Traditional CV	Modern ML/DL
Hand-coded features	Learned features
Domain expertise required	Data-driven
Linear transformations	Non-linear hierarchies
Rigid rules	Flexible patterns
~70-80% accuracy	~95-99%+ accuracy

Key Philosophical Point

Intelligence emerges from learning the right representation.

We don’t tell machines how to see.
We give them data and let them figure out what matters.

Homework: “Vision in the Wild”

Your Task

Collect your own image dataset (20-50 images)
- Choose a category: coffee cups, doors, plants, faces, etc.
- Take photos with your phone
- Ensure variety (angles, lighting, backgrounds)
Preprocess the data
- Resize to consistent dimensions
- Normalize pixel values
- Split into train/test
Apply three approaches:
- Traditional CV: Edge detection, color histograms, HOG features
- Dimensionality reduction: PCA or t-SNE visualization
- Pre-trained model: Use transfer learning (e.g., ResNet features)
Analyze and reflect (1-page write-up):
- What worked?
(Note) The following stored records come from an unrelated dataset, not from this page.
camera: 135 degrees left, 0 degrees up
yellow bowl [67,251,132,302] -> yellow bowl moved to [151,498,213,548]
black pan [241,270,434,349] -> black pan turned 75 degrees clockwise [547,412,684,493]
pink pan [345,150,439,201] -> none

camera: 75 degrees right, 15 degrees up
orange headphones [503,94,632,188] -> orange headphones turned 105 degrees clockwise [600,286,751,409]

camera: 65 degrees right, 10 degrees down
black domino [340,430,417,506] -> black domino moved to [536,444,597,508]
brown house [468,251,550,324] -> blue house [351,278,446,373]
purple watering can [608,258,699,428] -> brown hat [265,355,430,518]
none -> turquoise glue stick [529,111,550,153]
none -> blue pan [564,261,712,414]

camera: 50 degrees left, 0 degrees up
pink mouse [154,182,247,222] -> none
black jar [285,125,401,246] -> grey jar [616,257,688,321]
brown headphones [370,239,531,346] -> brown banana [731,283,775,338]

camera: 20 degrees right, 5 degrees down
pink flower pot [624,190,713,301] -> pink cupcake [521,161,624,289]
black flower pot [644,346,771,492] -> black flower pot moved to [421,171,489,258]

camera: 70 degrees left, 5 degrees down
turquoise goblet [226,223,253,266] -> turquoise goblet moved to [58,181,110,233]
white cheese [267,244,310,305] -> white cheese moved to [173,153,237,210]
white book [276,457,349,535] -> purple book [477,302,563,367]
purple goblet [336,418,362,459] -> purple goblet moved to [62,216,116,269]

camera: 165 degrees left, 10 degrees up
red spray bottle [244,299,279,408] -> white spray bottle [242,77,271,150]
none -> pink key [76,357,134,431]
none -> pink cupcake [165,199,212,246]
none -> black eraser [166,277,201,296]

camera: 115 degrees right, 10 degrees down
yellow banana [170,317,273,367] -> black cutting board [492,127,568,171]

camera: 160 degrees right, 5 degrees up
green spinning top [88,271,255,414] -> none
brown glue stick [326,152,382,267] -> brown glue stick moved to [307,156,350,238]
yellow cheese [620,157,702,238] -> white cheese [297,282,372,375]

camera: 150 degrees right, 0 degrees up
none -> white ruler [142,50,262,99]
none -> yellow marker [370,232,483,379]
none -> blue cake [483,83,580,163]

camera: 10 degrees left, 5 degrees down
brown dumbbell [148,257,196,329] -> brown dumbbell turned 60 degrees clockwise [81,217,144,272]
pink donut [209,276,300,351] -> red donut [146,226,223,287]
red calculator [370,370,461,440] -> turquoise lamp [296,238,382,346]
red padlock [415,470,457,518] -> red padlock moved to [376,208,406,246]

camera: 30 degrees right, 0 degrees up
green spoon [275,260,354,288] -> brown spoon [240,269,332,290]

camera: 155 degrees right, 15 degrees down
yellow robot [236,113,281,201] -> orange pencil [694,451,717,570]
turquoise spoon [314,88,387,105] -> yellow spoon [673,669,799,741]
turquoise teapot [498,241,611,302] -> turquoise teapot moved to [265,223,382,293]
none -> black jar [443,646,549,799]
What failed?
- Why did certain approaches succeed/fail?
- What does this teach you about vision?
- How do machines “see” differently than humans?

Deliverable

Jupyter notebook with code and visualizations
1-page reflection (PDF)

Grading Rubric

Technical execution (50%): Data collection, preprocessing, implementation
Analysis (30%): Comparison of approaches, failure analysis
Reflection (20%): Conceptual understanding, epistemic humility

Due: Next week

References

Dimensionality Reduction

Jolliffe, I. T. (2002). Principal Component Analysis. Springer.
van der Maaten, L., & Hinton, G. (2008). “Visualizing data using t-SNE.” JMLR, 9, 2579-2605.
McInnes, L., Healy, J., & Melville, J. (2018). “UMAP: Uniform manifold approximation and projection.” arXiv:1802.03426.

Autoencoders

Hinton, G. E., & Salakhutdinov, R. R. (2006). “Reducing the dimensionality of data with neural networks.” Science, 313(5786), 504-507.
Kingma, D. P., & Welling, M. (2013). “Auto-encoding variational bayes.” arXiv:1312.6114 (VAE).

Deep Learning for Vision

LeCun, Y., et al. (1998). “Gradient-based learning applied to document recognition.” Proceedings of the IEEE, 86(11), 2278-2324. (LeNet)
Krizhevsky, A., Sutskever, I., & Hinton, G. (2012). “ImageNet classification with deep convolutional neural networks.” NeurIPS. (AlexNet)
He, K., et al. (2016). “Deep residual learning for image recognition.” CVPR, 770-778. (ResNet)
Goodfellow, I., Bengio, Y., & Courville, A. (2016). Deep Learning. MIT Press.

Modern Vision AI

Redmon, J., et al. (2016). “You only look once: Unified, real-time object detection.” CVPR.
Ronneberger, O., et al. (2015). “U-Net: Convolutional networks for biomedical image segmentation.” MICCAI.
Radford, A., et al. (2021). “Learning transferable visual models from natural language supervision.” ICML. (CLIP)
Kirillov, A., et al. (2023). “Segment anything.” arXiv:2304.02643. (SAM)

End of Lecture 2

Next steps: Work on homework, explore modern vision models, think about how machines see vs. how you see!